Most significant feature, the one that CTS was originally written for, is an ability to control tasks processing in a channelled fashion, where only a single task from a specific channel will run at any given moment in the whole cluster.

Important: this version of CTS is my own fork from the MicroFocus repository, where I've developed the library first as an employee. Present fork represents my own work since the moment I've left the company and any mention of MicroFocus anywhere is for historical reason. MicroFocus is not to be held responsible for anything happening to CTS in the present fork.

Documentation TOC:

Importing and initialization of the service (done once per application instance)
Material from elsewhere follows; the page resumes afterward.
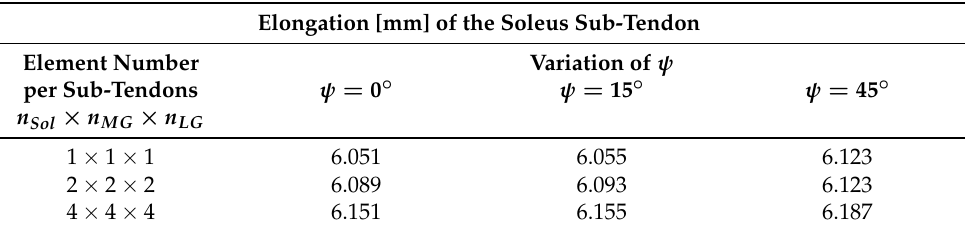
Table 2. Elongation results in [mm] for several mesh refinements for the straight and pretwisted soleus sub-tendon of Type III from the neo-Hookean material model under N = 400 N tensile force. Elongation [mm] of the Soleus Sub-Tendon Element Number Variation of ψ per Sub-Tendons ψ = 0 ◦ ψ = 15 ◦ ψ = 45 ◦ n Sol × n MG × n LG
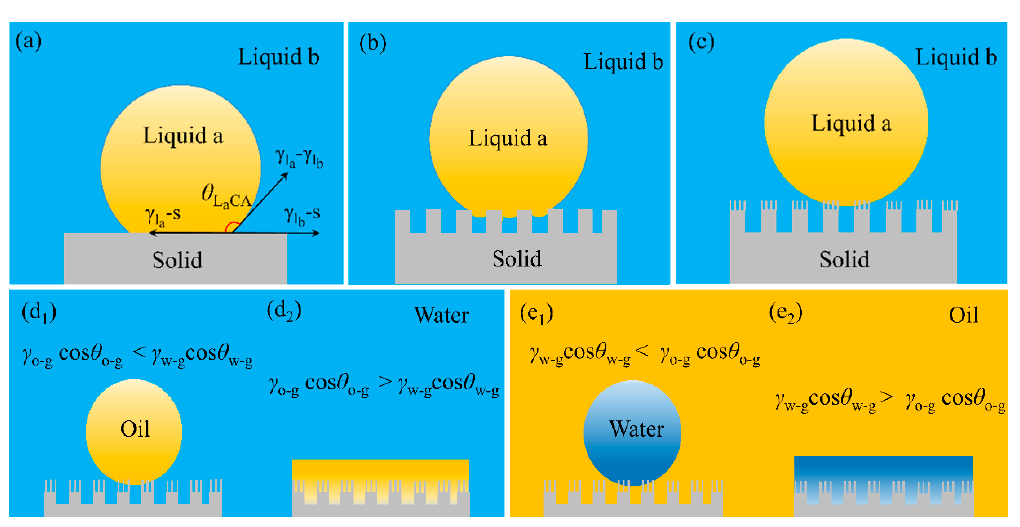
Figure 6. ( a – c ) Illustration of the behavior wetting effect by surface structure of the solid substrates in oil/water [30]. ( a ) smooth surface, ( b ) microstructure surface, ( c ) micro/nanohierarchical surface in liquid b; reproduced with permission from Wiley. ( d , e ) Illustration of the theoretical extreme wettability of solid substrate surface in water/oil [87]. The substrate exposed in the water or oil shows four oil–water states: ( d 1 ) superoleophobic, ( d 2 ) superoleophilic, ( e 1 ) superhydrophobic, ( e 2 ) superhydrophilic. o ‐ g: oil and gas interface, w ‐ g: water and gas interface; reproduced with permission from American Chemical Society.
CTS is Spring based. Please follow the steps below to plug the library into your application lifecycle:

  1. Setup the dependency in your pom.xml (as in example below) or other compatible build tool configuration (you may review the Changelog for an available versions):

    <dependency>
        <artifactId>cluster-tasks-service</artifactId>
        <groupId>com.gullerya</groupId>
        <version>${relevant.cts.version}</version>
    </dependency>
    
  2. Make CTS's Spring beans available to your application. This could be done by either adding cluster-tasks-service-context.xml file to the list of your context path's in Java driven context initialization, or importing it from one of your own Spring XMLs, like in example below:

    <import resource="classpath:cluster-tasks-service-context.xml"/>
    
  3. Implement ClusterTasksServiceConfigurerSPI interface and define your implementation as a Spring bean (singleton). Upon application start, CTS will wire this bean and take everything it needs from it (DataSource object, for example). See CTS configuration SPI overview for more details.

If these steps done right, CTS will kick in upon the application start and be available for submitting and processing tasks.

Concepts

The world of CTS may roughly be separated into two:

  • the CTS service itself is responsible for its environment setup, ongoing work and maintenance: collecting and registering processors, pulling and handing tasks over, statistics and monitoring, maintenance of finished/dead tasks etc. Service also provides few generic API for the consumer, for example API to enqueue tasks. Service import/bootstrapping is a one-time effort per application.
  • a processors (aka Cluster Tasks Processor, aka CTP), implemented by library consumer and extending appropriate base abstract class, are an actual tasks processors with custom business logic, almost completely transparent to the framework. It is likely, that there will be many processors (CPTs) in your application, each handling specific use-case. Adding processors is an ongoing effort, aligned with the application evolution.

Schema management

CTS knows to handle the schema automatically (create/upgrade) or rely on the provided one. While the second flavor looks highly fragile and non-convenient to me, I've left that option open for a special cases.

If you'd like CTS to manage it's own scheme, you should provide a relevant DataSource object in getAdministrativeDataSource API of your configurer implementation.

Otherwise, you may not implement that method (or return null from it) and then CTS will assume that the hosting application is managing the schema for it.

While auto schema management has no limitations for Oracle and PostgreSQL, SQL Server's lowest version is SqlServer2016 (inclusive). Shall you have a version of SQL Server prior to that, unfortunately you'll need to perform the schema maintenance your self. Yet, schema management SQLs found in CTS sources may vastly simplify this task.